Direct acting relief valves tend to be very fast to respond to changes in system pressure. Relief speed is typically found in the literature provided by the valve manufacturer. It is measured in milliseconds (ms). There are 1000 ms in 1 second so it is a very short amount of time. Direct acting reliefs can be as fast as 2ms, but typically they are 5-10ms. The only way to know how fast your valve responds is to look it up in the manufacturer’s literature.  Typically, the part number is marked on the body of the valve. The other thing to know about direct acting reliefs is that they tend to be much noisier than a pilot operated relief. When you hear a relief valve squealing it is most likely a direct acting relief.

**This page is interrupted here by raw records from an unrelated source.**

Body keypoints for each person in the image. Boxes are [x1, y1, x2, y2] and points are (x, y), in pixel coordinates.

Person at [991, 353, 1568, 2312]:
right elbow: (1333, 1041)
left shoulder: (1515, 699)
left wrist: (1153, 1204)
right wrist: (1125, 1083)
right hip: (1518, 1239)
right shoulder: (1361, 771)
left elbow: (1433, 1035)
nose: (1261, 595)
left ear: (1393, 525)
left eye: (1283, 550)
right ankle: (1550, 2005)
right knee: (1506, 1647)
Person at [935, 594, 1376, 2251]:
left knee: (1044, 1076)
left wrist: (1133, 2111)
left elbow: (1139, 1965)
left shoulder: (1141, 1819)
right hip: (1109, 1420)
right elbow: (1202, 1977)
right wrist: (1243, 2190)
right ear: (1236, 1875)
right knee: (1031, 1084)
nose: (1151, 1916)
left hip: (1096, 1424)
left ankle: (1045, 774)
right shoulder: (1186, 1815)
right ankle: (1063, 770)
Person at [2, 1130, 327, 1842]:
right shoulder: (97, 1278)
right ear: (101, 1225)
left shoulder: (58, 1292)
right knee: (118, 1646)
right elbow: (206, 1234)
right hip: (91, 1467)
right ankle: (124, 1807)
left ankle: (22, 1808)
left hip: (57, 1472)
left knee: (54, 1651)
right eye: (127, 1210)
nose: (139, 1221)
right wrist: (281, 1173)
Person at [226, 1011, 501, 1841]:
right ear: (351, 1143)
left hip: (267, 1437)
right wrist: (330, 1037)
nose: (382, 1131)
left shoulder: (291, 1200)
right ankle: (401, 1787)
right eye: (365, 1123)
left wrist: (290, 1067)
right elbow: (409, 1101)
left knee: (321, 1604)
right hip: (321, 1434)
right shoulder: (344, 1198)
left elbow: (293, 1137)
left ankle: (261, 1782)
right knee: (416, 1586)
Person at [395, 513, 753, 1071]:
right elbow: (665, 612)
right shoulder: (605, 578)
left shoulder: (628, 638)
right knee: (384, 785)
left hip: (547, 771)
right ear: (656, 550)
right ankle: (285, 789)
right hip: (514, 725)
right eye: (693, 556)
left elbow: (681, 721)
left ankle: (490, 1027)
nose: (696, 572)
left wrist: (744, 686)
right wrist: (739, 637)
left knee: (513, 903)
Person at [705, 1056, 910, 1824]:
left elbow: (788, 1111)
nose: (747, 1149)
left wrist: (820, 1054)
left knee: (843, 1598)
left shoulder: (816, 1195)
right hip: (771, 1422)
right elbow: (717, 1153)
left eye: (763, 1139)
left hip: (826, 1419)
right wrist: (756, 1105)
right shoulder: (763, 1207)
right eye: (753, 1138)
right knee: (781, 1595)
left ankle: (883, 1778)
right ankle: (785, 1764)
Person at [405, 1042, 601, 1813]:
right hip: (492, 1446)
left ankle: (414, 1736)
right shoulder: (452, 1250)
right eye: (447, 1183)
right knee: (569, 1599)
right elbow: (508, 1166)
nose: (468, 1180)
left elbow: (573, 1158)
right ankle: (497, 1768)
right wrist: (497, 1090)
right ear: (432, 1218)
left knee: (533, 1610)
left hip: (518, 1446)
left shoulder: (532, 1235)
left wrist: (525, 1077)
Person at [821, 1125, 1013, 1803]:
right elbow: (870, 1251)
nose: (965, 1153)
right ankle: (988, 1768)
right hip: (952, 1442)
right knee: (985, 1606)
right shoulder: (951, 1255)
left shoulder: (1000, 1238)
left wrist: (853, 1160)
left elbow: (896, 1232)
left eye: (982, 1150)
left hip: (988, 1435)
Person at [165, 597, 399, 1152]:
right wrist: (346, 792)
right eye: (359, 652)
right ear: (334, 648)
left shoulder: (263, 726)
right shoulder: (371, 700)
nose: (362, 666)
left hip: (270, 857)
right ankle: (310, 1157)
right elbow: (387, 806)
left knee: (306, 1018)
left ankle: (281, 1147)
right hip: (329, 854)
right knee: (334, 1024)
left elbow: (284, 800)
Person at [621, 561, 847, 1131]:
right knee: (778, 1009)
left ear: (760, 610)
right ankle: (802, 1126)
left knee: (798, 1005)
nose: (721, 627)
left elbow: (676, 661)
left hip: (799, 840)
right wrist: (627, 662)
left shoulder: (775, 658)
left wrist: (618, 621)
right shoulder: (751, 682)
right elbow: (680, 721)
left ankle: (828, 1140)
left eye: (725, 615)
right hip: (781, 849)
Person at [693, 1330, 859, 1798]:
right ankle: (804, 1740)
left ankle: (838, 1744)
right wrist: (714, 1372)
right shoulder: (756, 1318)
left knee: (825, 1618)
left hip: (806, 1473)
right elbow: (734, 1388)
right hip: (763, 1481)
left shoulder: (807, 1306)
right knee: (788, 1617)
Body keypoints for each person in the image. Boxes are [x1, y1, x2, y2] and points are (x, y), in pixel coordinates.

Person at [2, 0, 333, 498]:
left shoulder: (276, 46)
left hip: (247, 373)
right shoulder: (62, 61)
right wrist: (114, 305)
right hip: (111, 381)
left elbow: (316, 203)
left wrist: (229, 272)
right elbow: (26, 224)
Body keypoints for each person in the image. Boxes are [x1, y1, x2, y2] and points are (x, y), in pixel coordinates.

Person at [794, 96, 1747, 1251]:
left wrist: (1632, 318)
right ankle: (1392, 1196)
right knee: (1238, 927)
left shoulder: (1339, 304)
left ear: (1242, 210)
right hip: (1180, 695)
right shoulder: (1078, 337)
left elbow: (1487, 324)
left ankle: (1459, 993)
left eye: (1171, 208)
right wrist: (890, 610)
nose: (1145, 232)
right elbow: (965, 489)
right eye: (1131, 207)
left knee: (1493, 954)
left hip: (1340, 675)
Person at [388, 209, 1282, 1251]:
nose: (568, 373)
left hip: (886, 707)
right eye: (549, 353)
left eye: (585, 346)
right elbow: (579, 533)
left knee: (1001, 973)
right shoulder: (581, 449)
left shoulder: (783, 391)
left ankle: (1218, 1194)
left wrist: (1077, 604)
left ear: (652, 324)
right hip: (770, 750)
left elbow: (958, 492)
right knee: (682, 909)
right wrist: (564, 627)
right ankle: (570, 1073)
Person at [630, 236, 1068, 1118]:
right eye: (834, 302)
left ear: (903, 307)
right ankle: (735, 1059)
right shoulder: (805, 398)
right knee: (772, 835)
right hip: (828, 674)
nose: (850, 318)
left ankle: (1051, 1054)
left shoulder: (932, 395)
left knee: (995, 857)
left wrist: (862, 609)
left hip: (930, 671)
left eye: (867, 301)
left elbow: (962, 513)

Pilot Operated Relief Valves

Pilot operated relief valves are also referred to as a balanced relief. These relief valves use a pressure balance to control a larger internal spool. Adjacent to the spool is a very small direct acting relief sensing the system pressure. When the internal direct acting relief cracks open, it upsets the balance holding the spool in position, which causes the spool to move, opening an oil path to the tank. Pilot operated relief valves tend to be much slower than direct acting reliefs because it takes time for the spool to move once the balance is lost. Typically, this time to react is around 100ms, 10X longer than a direct acting relief. The advantage is once the balance is lost the valve opens to full flow at a very small pressure differential. Crack to full flow pressure with a pilot operated relief valve is typically 50-100 PSI.


Direct Acting vs. Pilot Operated

When selecting a relief valve there are many tradeoffs to consider. Direct acting reliefs tend to be very responsive to changes in system pressure; in other words, they open very fast. The drawback is they tend to have a high-pressure delta between crack and full flow pressure. Depending on the size of the valve, pressure can rise 500 PSI higher than crack pressure to reach full flow. This can make it difficult to protect sensitive components from being damaged by excess pressure. Direct acting reliefs also tend to be noisy. They can make a high-pitched squeal when they are passing oil to the tank which can be annoying to people who work around the equipment. 

Pilot operated valves are typically much slower to react to changes in system pressure because of the time it takes to get the valve open. The advantage is that, once unbalanced, they have a very small delta from crack to full flow. Pilot operated relief valves make noise as well, but it is a much duller sound that is less distracting.

The reason this matter is that hydraulic cylinders are a commonly used hydraulic actuator. Inherent to their design is that when you reach the end of stroke, you have effectively blocked pump flow. When this happens, the pressure in the system starts intensifying at an incredible rate, putting a lot of stress on the pump, conductors and valves in the system. The faster the relief opens, the lower the pressure spike will be. When hooked up to data recording systems, we have seen short pressure spikes beyond 6000 PSI on systems with functioning reliefs setting at 3000 PSI crack. These spikes occur during the 100 ms it takes to get a pilot operated relief valve open. In many cases, the solution is to add a small direct acting relief valve to the system. It opens very quickly, limiting the pressure spike during the time it takes the slower pilot operated relief valve to open. Using both types of relief in the system gives us the benefits of both. The pump takes less damage from spikes and has a much longer service life, while maintaining the benefits of a pilot operated relief valve.


Choosing the Right Relief Valve

At HSI, we have helped customers in industrial settings where a noisy relief valve can be a real nuisance for the staff that have to work around it. Switching to a pilot operated relief can eliminate the high-pitched squeal. For the reasons explained above, you need to understand the hydraulic circuit to determine if the pilot operated relief will be fast enough to protect the system. If you’re uncertain that your pilot operated relief valve is up to the task, your best option may be to pair it with a small direct acting relief to mitigate the damage from pressure spikes.